I apologise for this question regarding probably the most annoying thing in our workflows. Annotation.
Yes, I have searched and googled but I have not found a satisfying answer without re-inventing the wheel again and again and again... it has been years since the last post, therefore I would like your input on how you do this.
Question: What is a quick, easy and comprehensive way to annotate of a large set of Genomic Intervals
R GRanges object or Bed file
For each interval:
Gene ID / Transcript ID: In which gene / transcript does overlap: not nearby feature!!!
Gene Type: ncRNA, protein coding, ...
Gene Region: intron, exon, intergenic, 5' UTR, 3' UTR, CDS, ..
Decision logic: ncRNAs > microRNAs > protein coding, exon > intron, ... etc
other info would be also very nice.
Here some reasons why I am not very happy about certain ways:
1. ChIP seq tools
Chip Seq annotation packages, they all annotate the nearby gene, but the annotation can be from a gene which is > 10 kb away, and has nothing to do with the genomic region they annotate. I think this is sometimes missleading. This packages include
- R package ChIPpeakAnno: does not use strand information for annotation, does wrong annotation, should not be used anymore
- R package ChIPseeker: fixes ChIPpeakAnno problems, but does annotate only nearest features, no annotation of genomic region. no apparent decision logic, takes the first hit of TxDb if multiple features are hit, which is fine if the TxDb is tuned (see TxDb).
- HOMER: does annotate nearest features, do not know of any decision logic
- PeakAnalyzer: does annotate nearest features, do not know of any decision logic
2. R TxDb
Absolutely a valid option, but the standard ones do not contain gene type and decision logic. Basically, every user has to build their TxDb (so basically that the first hit they receive is already in the right decision order so the processing can be fast) and I personally think creating TxDbs is really not well documented if documented at all. If you have a good documentation, please let me know!
3. Bed tools / Bedops
Same as TxDb, absolutely valid option. Fast, but you have to download and prepare everything yourself. Re-inventing the wheel.

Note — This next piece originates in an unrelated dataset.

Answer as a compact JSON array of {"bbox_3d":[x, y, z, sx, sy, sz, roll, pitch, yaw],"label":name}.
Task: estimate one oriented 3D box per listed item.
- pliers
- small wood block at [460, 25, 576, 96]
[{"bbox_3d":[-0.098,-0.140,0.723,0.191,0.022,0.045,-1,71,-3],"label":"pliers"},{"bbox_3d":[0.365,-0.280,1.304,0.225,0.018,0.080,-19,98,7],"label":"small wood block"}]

Here is a nice way to do Bedops C: Annotating Genomic Intervals for one annotation type. Multiple annotation types and logic has to be implemented. Not complicated but probably a time-saver would be nice. If you have good scripts or efficient workflow, please share it.
4. DAS services
Haven't used them, probably slow and not ideal for annotation of ten thousands of intervals.
I would appreciate your comments and help on this. Probably we can collect some time-savers here. Thank you.